She stood weaving between Palmer and Colby, one of Hastings’s men, groggy and stupefied on laudanum. It was the safest thing to do, Usher had decided years ago. Keep the girl and her mother drugged so there was never any danger of them escaping. He had always wondered what the stuff would one day do to the girl’s brain. But it did not matter now. Jubilee Usher wanted that deserter Riley Fordham so bad that the colonel had promised the girl as a reward to the man who brought back Fordham’s head in a burlap sack.
The girl no longer mattered.
At last, Wiser looked at Hook, finding on the Southerner’s face a strange, pinched look.
“You don’t want the girl?”
Hook swallowed hard, trying to grin, not being able to. “This one—is she … is she still … a—”
“A virgin, Mr. Hook?” Wiser replied, then laughed easily. “Of course. That’s the very reason she’s worth all that money you’ve got in front of you.”
Eloy Hastings edged from the spectators to bend at Wiser’s ear. “Major, just how you gonna square this with Colonel Usher?” he asked. “I mean—he’s got her promised to the man who brings in Fordham—”
“That’s my concern, Captain,” Wiser snapped.
He’d let the southerner win, if that’s the way the cards ran against him this last hand. Wiser ran his hands over his five cards, lying face down on the table. Then tapped his fingers on them. And after Hook had gone off with the girl—he’d have the men kill the Confederate, just as he was about to sully his young, virginal prize. Wiser would have the girl back before Usher was any the wiser.
“Jonah?”
Hook gazed at Wiser, his eyes narrow, dark slits in his bony face.
“What’s it to be?”
“Let’s play this hand through, Wiser.”
There was something to the tone in Hook’s voice that struck Wiser as different from what he had heard up to this moment. Perhaps it was because Hook knew he might be beat—bested here at the last by a better man. A true gambler. Not just a man who played with money, especially other men’s money. No, Wiser told himself, I’m a true gambler—making a wager on life itself.
“What do you have, Jonah?”
“A full house …”
Wiser felt his throat constrict, swearing he would not let any of the men see him sweat.
“Three tens …”
Seeing those cards, Wiser sighed in relief. That was the best Hook had.
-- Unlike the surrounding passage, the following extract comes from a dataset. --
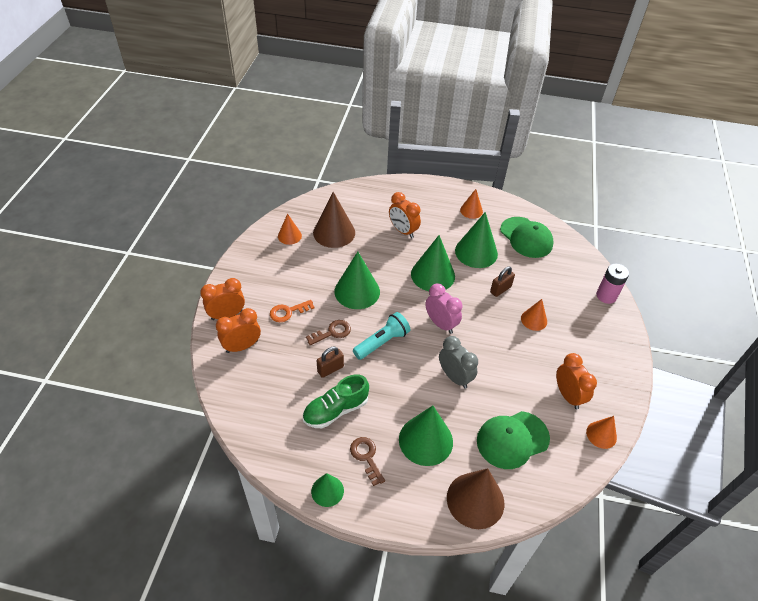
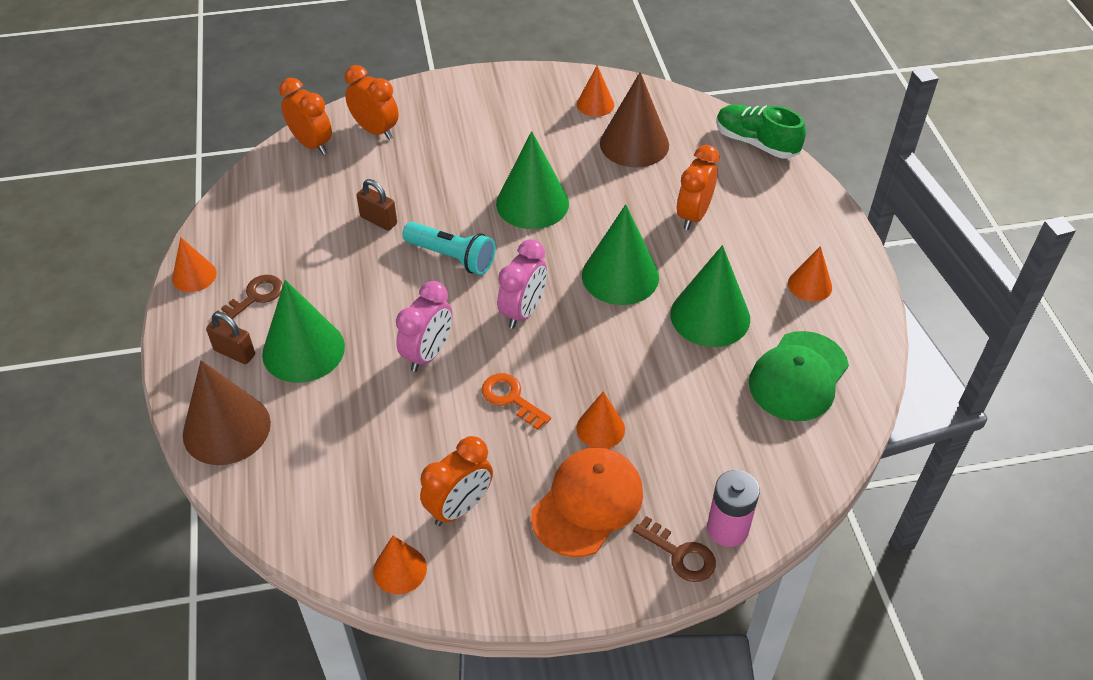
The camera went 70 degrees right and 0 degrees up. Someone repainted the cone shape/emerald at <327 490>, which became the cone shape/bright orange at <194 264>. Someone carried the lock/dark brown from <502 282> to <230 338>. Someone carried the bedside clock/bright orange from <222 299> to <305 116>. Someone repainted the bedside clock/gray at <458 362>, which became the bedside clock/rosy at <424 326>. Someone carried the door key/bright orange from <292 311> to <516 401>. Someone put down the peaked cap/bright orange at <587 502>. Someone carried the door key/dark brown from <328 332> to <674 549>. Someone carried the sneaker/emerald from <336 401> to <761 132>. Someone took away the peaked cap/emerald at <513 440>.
And Boothog looked down at his own three kings.
“And two aces.”
Wiser’s throat seized, a hot lump choking him. Very conscious of moving slowly now, to keep from lunging across the table, he leaned forward casually and studied the Confederate’s cards. Then he sank back in his chair, standing finally, turning over his own cards.
“You have me beat,” Boothog said. Then, with a wave of his hand he whispered, “You win the girl.”
That news had inspired more lewd cheering as the others gathered at the yellow-splashed doorway in those dark early-morning moments, bidding him luck, others saying he needed no luck now—all he needed was stamina. Then more crude jokes as the voices slowly faded behind him.
Hook glanced quickly over his shoulder. No one out on the street now. They had all gone back inside. He could hear them yelling and laughing back there, but only faintly.
He could make it out onto the prairie. Sure of it. Get two horses saddled. Get his daughter tied onto one so that she wouldn’t fall when and if they had to make a race of it.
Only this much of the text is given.